O Apple Card – uma joint venture entre a Apple e a Goldman Sachs – foi alvo de uma investigação por parte do Departamento de Serviços Financeiros do Estado de Nova York em 2019 após vários relatos de discriminação de género por parte do algoritmo por detrás da definição dos limites de crédito associados ao cartão. Um dos casos que se tornou mais notório foi o de Steve Wozniak (sim, esse mesmo, o cofundador da Apple), a quem o algoritmo atribuiu um limite de crédito 10 vezes superior ao da sua esposa, apesar de o casal partilhar as contas bancárias e de terem todos os bens em regime comum.

Em 2016, a seguradora inglesa Admiral Group utilizou um sistema baseado em inteligência artificial (IA), chamado “Firstcarquote” para recolha de dados pessoais relativos à personalidade e comportamentos através da página de Facebook dos seus clientes para ajustar as taxas de cobrança do seguro, tendo em conta fatores como o uso de maiúsculas (indicador de agressividade) e a extensão dos posts (indicador do nível de atenção).

As considerações éticas do uso de sistemas de IA é um tema há muito debatido, dando azo a conversas que nos fazem navegar entre os extremos do seu potencial. De um lado, o fascínio pelo avanço tecnológico e o seu potencial para nos ajudar a resolver grandes desafios económicos, sociais e ambientais. Do outro lado, os riscos e impactos negativos para os cidadãos em matéria de segurança e de direitos fundamentais.

No passado dia 8 de dezembro de 2023, o Parlamento Europeu, a Comissão Europeia e o Conselho Europeu chegaram a acordo sobre os termos e componentes fundamentais do Regulamento Inteligência Artificial (em inglês, ‘EU AI Act’ ou simplesmente ‘AI Act’). Trata-se do primeiro instrumento legislativo horizontal, que visa estabelecer regras harmonizadas para o desenvolvimento, implementação e utilização de sistemas de inteligência artificial na União Europeia. O AI Act marca um avanço histórico no panorama regulamentar desta temática, com o potencial de estabelecer um padrão global (como a GDPR fez no contexto dos dados pessoais).

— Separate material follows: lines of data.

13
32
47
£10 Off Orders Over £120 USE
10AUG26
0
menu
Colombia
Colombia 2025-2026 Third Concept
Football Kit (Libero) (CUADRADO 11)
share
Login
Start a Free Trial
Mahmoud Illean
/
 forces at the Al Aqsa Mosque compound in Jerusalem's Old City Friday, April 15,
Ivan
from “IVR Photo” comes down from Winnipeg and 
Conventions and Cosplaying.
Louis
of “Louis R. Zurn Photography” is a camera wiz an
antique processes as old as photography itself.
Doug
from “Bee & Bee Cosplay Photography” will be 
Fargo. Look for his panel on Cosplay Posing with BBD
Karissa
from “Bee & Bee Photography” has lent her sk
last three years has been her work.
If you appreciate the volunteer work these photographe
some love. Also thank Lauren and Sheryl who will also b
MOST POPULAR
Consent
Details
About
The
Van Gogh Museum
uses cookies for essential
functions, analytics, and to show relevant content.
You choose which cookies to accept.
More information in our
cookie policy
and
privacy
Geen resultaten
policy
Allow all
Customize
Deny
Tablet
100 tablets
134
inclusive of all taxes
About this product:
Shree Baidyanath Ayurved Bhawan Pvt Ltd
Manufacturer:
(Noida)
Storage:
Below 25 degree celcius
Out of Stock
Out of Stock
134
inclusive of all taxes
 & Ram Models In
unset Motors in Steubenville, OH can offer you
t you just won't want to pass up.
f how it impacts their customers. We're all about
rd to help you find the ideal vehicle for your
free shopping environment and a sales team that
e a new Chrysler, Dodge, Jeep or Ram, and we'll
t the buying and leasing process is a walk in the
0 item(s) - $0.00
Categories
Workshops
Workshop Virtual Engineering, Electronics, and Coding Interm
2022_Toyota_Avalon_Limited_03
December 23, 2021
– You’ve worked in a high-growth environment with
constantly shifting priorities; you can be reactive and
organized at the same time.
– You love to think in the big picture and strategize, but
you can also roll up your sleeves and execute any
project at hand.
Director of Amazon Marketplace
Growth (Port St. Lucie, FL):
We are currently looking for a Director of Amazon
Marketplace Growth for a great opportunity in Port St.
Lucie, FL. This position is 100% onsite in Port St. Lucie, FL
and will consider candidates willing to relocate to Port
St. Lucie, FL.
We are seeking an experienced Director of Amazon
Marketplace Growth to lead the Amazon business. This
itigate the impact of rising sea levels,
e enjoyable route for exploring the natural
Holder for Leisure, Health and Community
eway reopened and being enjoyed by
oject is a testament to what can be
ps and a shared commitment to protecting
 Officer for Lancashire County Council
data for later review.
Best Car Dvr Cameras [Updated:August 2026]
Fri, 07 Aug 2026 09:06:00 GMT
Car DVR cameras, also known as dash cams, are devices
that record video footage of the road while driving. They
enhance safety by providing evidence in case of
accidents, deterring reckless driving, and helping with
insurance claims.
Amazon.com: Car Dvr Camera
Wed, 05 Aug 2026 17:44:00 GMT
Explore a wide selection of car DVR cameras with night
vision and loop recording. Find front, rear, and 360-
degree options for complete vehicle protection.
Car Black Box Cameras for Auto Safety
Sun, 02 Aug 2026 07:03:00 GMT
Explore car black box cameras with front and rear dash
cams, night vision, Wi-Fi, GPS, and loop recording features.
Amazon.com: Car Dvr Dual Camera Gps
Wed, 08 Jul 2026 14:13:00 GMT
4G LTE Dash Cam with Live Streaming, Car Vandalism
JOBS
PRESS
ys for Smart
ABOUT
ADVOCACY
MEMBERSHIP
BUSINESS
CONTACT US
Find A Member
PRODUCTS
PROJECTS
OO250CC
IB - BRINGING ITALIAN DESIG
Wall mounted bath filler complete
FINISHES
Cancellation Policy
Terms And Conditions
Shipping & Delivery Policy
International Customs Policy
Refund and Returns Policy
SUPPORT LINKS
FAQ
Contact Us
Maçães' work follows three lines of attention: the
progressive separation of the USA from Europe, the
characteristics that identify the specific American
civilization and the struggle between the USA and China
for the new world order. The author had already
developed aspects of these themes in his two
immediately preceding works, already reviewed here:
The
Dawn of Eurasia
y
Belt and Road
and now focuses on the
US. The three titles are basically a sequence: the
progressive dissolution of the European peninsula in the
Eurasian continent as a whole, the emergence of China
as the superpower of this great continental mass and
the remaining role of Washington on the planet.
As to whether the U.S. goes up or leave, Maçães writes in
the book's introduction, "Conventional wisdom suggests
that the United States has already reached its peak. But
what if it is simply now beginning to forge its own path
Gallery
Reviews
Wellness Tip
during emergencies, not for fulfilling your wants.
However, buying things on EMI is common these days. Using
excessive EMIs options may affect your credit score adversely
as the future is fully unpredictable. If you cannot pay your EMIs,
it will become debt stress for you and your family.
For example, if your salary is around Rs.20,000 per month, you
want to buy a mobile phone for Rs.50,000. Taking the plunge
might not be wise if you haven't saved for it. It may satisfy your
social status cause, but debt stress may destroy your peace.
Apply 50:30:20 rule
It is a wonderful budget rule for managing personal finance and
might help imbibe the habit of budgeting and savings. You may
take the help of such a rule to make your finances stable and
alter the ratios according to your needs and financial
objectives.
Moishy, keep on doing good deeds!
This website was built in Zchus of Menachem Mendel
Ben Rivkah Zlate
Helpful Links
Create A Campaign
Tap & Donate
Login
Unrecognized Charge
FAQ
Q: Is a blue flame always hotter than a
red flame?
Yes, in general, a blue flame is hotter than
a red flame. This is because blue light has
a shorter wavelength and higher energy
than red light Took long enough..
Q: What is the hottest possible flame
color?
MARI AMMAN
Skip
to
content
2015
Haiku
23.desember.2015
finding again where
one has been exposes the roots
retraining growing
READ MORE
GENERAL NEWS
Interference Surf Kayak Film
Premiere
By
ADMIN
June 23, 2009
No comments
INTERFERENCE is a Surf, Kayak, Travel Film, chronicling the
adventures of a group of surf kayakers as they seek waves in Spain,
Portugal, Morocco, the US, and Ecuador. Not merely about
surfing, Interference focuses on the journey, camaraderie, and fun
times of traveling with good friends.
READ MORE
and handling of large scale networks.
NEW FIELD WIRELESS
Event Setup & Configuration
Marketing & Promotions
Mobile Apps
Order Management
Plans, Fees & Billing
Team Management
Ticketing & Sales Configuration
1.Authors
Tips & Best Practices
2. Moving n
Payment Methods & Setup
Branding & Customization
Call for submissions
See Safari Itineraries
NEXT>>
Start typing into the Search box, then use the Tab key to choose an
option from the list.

Apesar de se tratar de uma legislação da União Europeia, a proposta em causa abrange todos os sistemas de IA que impactem as pessoas dos estados-membros, independentemente do país origem onde o mesmo terá sido desenvolvido. A definição do que constitui um sistema de IA é ampla e segue a definição da OCDE. As obrigações regulamentares previstas são significativas, e distribuídas entre os vários constituintes da cadeia de valor: fornecedores, utilizadores, importadores, distribuidores e terceiros. Os requisitos regulamentares seguem um modelo baseado no risco, que é determinado pelo potencial impacto do caso de uso e não pela tecnologia em si. Estão previstas proibições, sistemas classificados de alto-risco (categoria sob a qual incide a maior parte das exigências regulamentares) e de risco mínimo (exigências de transparência).

No contexto dos serviços financeiros, o uso de sistemas de IA na avaliação do risco para atribuição de crédito e de seguros de saúde e de vida, são mencionados de forma explícita na categoria de risco alto. Para esta categoria, o AI Act exige o estabelecimento de um sistema de gestão do risco apropriado, um modelo de governance efetivo dos dados, documentação técnica e arquivo dos registos gerados, mecanismos de supervisão humana e de transparência para com os utilizadores, medidas de cibersegurança, o registo do sistema nas bases de dados da EU, uma avaliação de conformidade prévia e obrigações de monitorização.

A entrada em vigor do AI Act é esperada entre o segundo e o terceiro trimestre de 2024, sendo que os prazos para a sua aplicação serão faseados e com base no risco, estendendo-se até 2026. As sanções por incumprimento são significativas e podem chegar aos 7% do volume de negócios anual a nível global. Pelo que as organizações devem começar a preparar-se, nomeadamente através da realização de um levantamento de todos os sistemas de IA âmbito do AI Act; categorização desses sistemas de acordo com a classificação de risco da regulamentação; avaliação da posição que a organização ocupa na cadeia de valor do sistema de IA em causa; consideração de riscos adicionais e oportunidades (e.g. acesso a sandboxes); e do desenvolvimento e execução de um plano com vista ao compliance para quando a regulamentação entrar em vigor.